## TEXT EXCERPT
++++++++++

[PATCH v3] sched/core: Skip user_cpus_ptr masking if no online CPU left

Waiman Long posted 1 patch 2 months, 2 weeks ago
kernel/sched/core.c | 7 ++++---
1 file changed, 4 insertions(+), 3 deletions(-)
[PATCH v3] sched/core: Skip user_cpus_ptr masking if no online CPU left
Posted by Waiman Long 2 months, 2 weeks ago
Chen Ridong reported that cpuset could report a kernel warning for a task
due to set_cpus_allowed_ptr() returning failure in the corner case that:

1) the task used sched_setaffinity(2) to set its CPU affinity mask to
   be the same as the cpuset.cpus of its cpuset,
2) all the CPUs assigned to that cpuset were taken offline, and
3) cpuset v1 is in use and the task had to be migrated to the top cpuset.

Due to the fact that CPU affinity of the tasks in the top cpuset are
not updated when a CPU hotplug online/offline event happens, offline
CPUs are included in CPU affinity of those tasks. It is possible
that further masking with user_cpus_ptr set by sched_setaffinity(2)
in __set_cpus_allowed_ptr() will leave only offline CPUs in the new
mask causing the subsequent call to __set_cpus_allowed_ptr_locked()
to return failure with an empty CPU affinity.

Fix this failure by skipping user_cpus_ptr masking if there is no online
CPU left.

Reported-by: Chen Ridong <chenridong@huaweicloud.com>
Closes: https://lore.kernel.org/lkml/20250714032311.3570157-1-chenridong@huaweicloud.com/
Fixes: da019032819a ("sched: Enforce user requested affinity")
Signed-off-by: Waiman Long <longman@redhat.com>
---
 kernel/sched/core.c | 7 ++++---
 1 file changed, 4 insertions(+), 3 deletions(-)

diff --git a/kernel/sched/core.c b/kernel/sched/core.c
index 81c6df746df1..208f8af73134 100644
--- a/kernel/sched/core.c
+++ b/kernel/sched/core.c
@@ -3170,12 +3170,13 @@ int __set_cpus_allowed_ptr(struct task_struct *p, struct affinity_context *ctx)
 
 	rq = task_rq_lock(p, &rf);
 	/*
-	 * Masking should be skipped if SCA_USER or any of the SCA_MIGRATE_*
-	 * flags are set.

++++++++++

## SUPPLIED MATERIAL
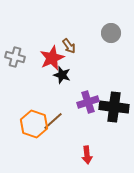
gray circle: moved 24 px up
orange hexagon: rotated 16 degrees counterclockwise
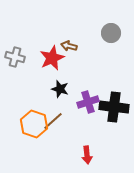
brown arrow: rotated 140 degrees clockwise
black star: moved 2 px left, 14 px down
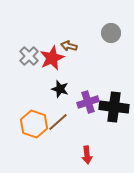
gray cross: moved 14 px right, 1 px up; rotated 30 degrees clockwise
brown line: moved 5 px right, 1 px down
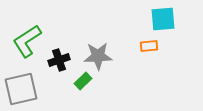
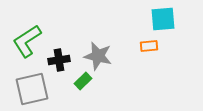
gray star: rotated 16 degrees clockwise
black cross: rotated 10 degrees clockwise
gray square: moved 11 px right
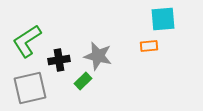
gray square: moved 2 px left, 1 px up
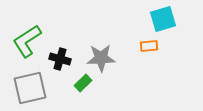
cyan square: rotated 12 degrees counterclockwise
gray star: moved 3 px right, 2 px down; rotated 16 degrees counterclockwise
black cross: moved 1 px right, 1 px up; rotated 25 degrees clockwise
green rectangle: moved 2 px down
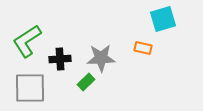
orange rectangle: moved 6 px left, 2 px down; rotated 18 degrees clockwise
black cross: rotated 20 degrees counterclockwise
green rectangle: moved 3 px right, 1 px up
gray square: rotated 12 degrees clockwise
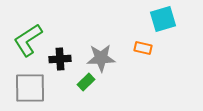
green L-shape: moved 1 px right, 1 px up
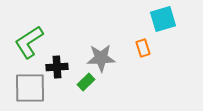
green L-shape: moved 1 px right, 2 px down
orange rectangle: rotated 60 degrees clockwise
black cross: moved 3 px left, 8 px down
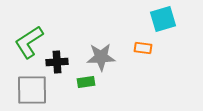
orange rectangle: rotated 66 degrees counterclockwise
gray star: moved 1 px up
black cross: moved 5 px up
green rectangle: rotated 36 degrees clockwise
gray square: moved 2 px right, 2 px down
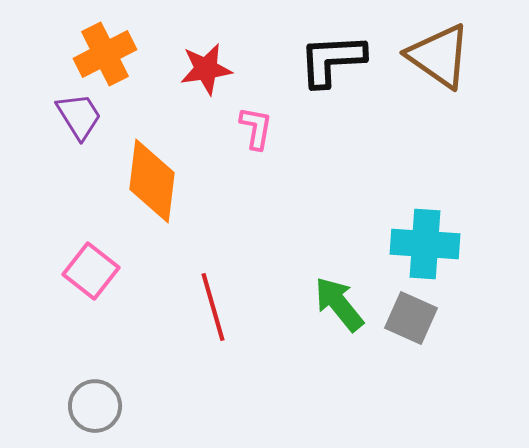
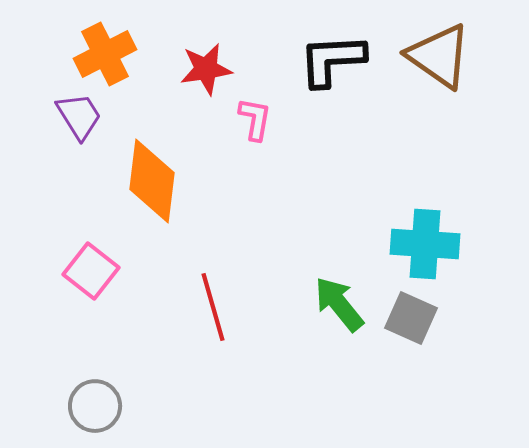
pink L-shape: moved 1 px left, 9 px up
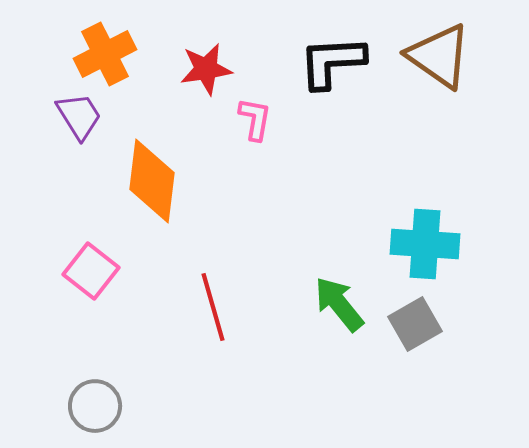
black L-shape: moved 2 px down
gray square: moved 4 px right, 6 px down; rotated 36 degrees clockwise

++++++++++

## TASK TO COMPLETE
Please resume the sched/core patch on skipping user_cpus_ptr masking, continuing the diff from its last line.

## THE RESPONSE
+	 * Masking should be skipped if SCA_USER, any of the SCA_MIGRATE_*
+	 * flags are set or no online CPU left.
 	 */
 	if (p->user_cpus_ptr &&
 	    !(ctx->flags & (SCA_USER | SCA_MIGRATE_ENABLE | SCA_MIGRATE_DISABLE)) &&
-	    cpumask_and(rq->scratch_mask, ctx->new_mask, p->user_cpus_ptr))
+	    cpumask_and(rq->scratch_mask, ctx->new_mask, p->user_cpus_ptr) &&
+	    cpumask_intersects(rq->scratch_mask, cpu_active_mask))
 		ctx->new_mask = rq->scratch_mask;
 
 	return __set_cpus_allowed_ptr_locked(p, ctx, rq, &rf);
-- 
2.50.0
Re: [PATCH v3] sched/core: Skip user_cpus_ptr masking if no online CPU left
Posted by Chen Ridong 2 months, 2 weeks ago

On 2025/7/19 0:48, Waiman Long wrote:
> Chen Ridong reported that cpuset could report a kernel warning for a task
> due to set_cpus_allowed_ptr() returning failure in the corner case that:
> 
> 1) the task used sched_setaffinity(2) to set its CPU affinity mask to
>    be the same as the cpuset.cpus of its cpuset,
> 2) all the CPUs assigned to that cpuset were taken offline, and
> 3) cpuset v1 is in use and the task had to be migrated to the top cpuset.
> 
> Due to the fact that CPU affinity of the tasks in the top cpuset are
> not updated when a CPU hotplug online/offline event happens, offline
> CPUs are included in CPU affinity of those tasks. It is possible
> that further masking with user_cpus_ptr set by sched_setaffinity(2)
> in __set_cpus_allowed_ptr() will leave only offline CPUs in the new
> mask causing the subsequent call to __set_cpus_allowed_ptr_locked()
> to return failure with an empty CPU affinity.
> 
> Fix this failure by skipping user_cpus_ptr masking if there is no online
> CPU left.
> 
> Reported-by: Chen Ridong <chenridong@huaweicloud.com>
> Closes: https://lore.kernel.org/lkml/20250714032311.3570157-1-chenridong@huaweicloud.com/
> Fixes: da019032819a ("sched: Enforce user requested affinity")
> Signed-off-by: Waiman Long <longman@redhat.com>
> ---
>  kernel/sched/core.c | 7 ++++---
>  1 file changed, 4 insertions(+), 3 deletions(-)
> 
> diff --git a/kernel/sched/core.c b/kernel/sched/core.c
> index 81c6df746df1..208f8af73134 100644
> --- a/kernel/sched/core.c
> +++ b/kernel/sched/core.c
> @@ -3170,12 +3170,13 @@ int __set_cpus_allowed_ptr(struct task_struct *p, struct affinity_context *ctx)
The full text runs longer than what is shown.